— ПРЕДЛОЖЕННЫЙ ТЕКСТ —
·····
Свидетельствует С. Н. Овсянников: "…Мне довелось работать начальником отдела охраны труда в 3-й смене, т. е. это октябрь-ноябрь. Хотя основные работы по сооружению стены подпорной начались еще в августе месяце. Вот спустя 20 лет, что хотелось бы отметить. Во-первых, тот высокий патриотизм, который был воспитан в Советском Союзе, это отбрасывать нельзя, и особенно в Средмаше. Та высочайшая исполнительская дисциплина, так же как и героизм и самоотверженность, они позволили в эти сроки выполнить задание правительства, политбюро, в самые сжатые сроки, потому что опыта аналогичного к счастью, не было, и дай Бог, чтобы он в дальнейшем не был. Работали в теснейшем контакте коллективы строителей и монтажников, а также проектных и проектно-технологических организаций и институтов. То есть завтра надо выполнить какую-то работу, сегодня вечером сидит технолог, сидит проектировщик, к вечеру идет на заготовительную базу документация, и утром уже начинается работа. Вот за период работы хотелось бы отметить, начиная с первой смены, через управление строительства прошло более 50 тысяч человек, работников Средмаша. Это большая армия, и в этой армии выполнить все требования, обеспечить и организовать это, чтобы каждый знал свое дело, стоило больших усилий. Я еще раз подчеркиваю, за счет высокой исполнительской дисциплины и ответственности десять раз там или два раза повторять никому не нужно было. Задача стоит, и все шли выполнять. Там не было такого, не искали причины, чтобы не выполнить, а искали способы. И вот этот опыт, который там был, он был использован уже и в дальнейшем. Уже в 88-м году, уже в структуре Средмаша, тот положительный опыт работы по организации строительно-монтажных работ был использован и нашел отражение в отраслевой системе управления охраны труда. Что еще хотелось бы подчеркнуть. Вот за полугодовой период работы Управления-605 при выполнении, я подчеркиваю, основных строительно-монтажных работ не произошло ни одного несчастного случая. Это говорит о многом, об ответственности и дисциплине".
Люди, конечно, делали все, что от них зависело, и даже больше, но и информационный объект Голем старался как мог: в таких условиях, при таком объеме работ, при 50 000 человек (действительно, армия величиной в два стандартных корпуса) — ни одного несчастного случая, это ведь тоже выбивается из общих статистических закономерностей. Повторю еще раз: Голем в физическом пространстве ничего сделать не может, но он в состоянии повысить согласованность, часть коммуникационных и ведомственных проблем решить "автоматически", на уровне подсознательных действий, не рефлектирующихся их непосредственными исполнителями.
·····
— ИСХОДНЫЕ ДАННЫЕ —
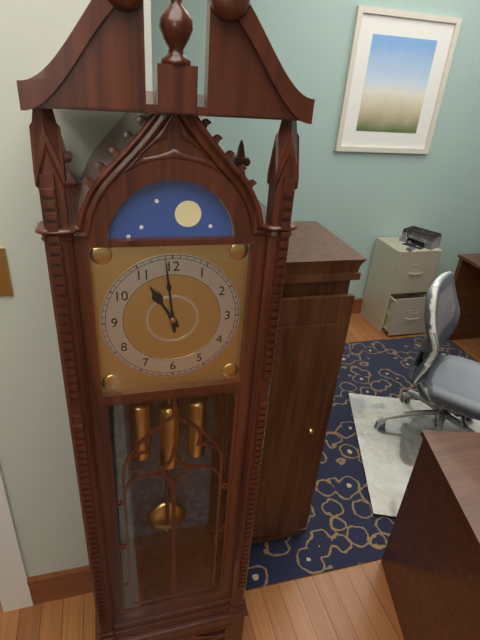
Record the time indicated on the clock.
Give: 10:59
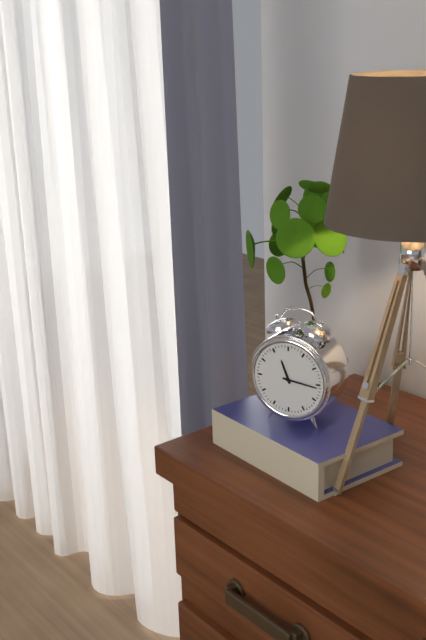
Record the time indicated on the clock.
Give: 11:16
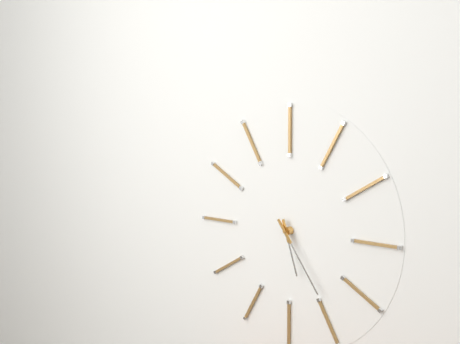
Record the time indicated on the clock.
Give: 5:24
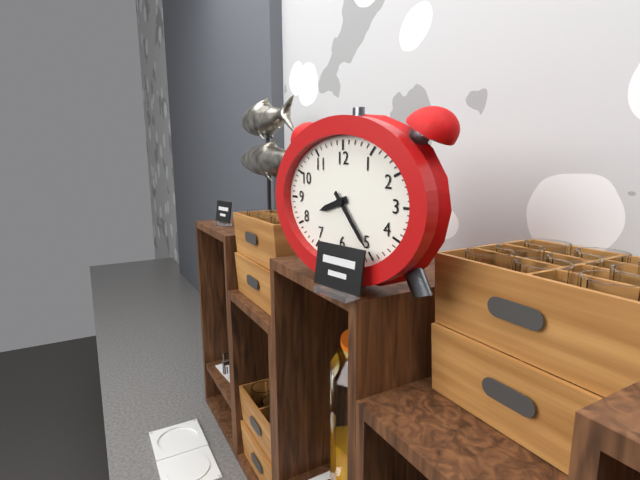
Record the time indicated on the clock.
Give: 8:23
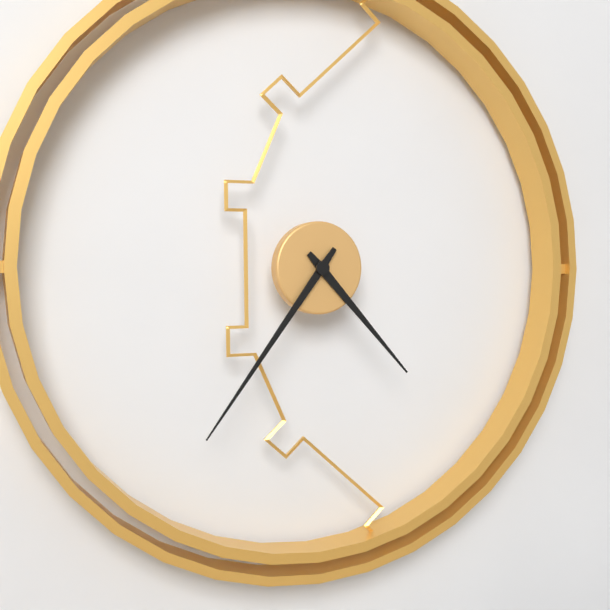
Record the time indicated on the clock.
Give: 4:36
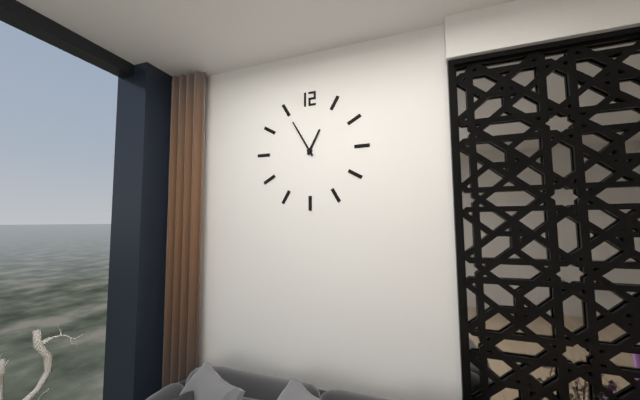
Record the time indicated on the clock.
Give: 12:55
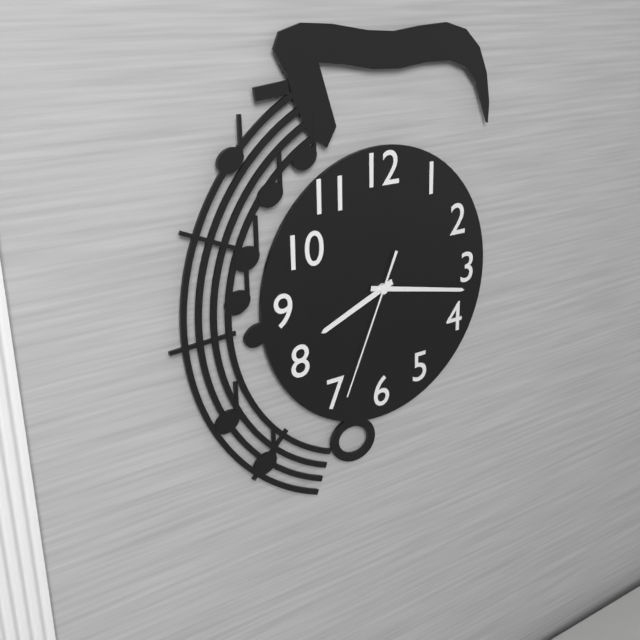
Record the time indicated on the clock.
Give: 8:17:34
·····
— ЧТО ТРЕБУЕТСЯ —
Перепишите дословно фрагмент текста о работе Средмаша, начиная со слов «Люди, конечно, делали» и заканчивая словами «их непосредственными исполнителями.» включительно.

— РЕЗУЛЬТАТ —
Люди, конечно, делали все, что от них зависело, и даже больше, но и информационный объект Голем старался как мог: в таких условиях, при таком объеме работ, при 50 000 человек (действительно, армия величиной в два стандартных корпуса) — ни одного несчастного случая, это ведь тоже выбивается из общих статистических закономерностей. Повторю еще раз: Голем в физическом пространстве ничего сделать не может, но он в состоянии повысить согласованность, часть коммуникационных и ведомственных проблем решить "автоматически", на уровне подсознательных действий, не рефлектирующихся их непосредственными исполнителями.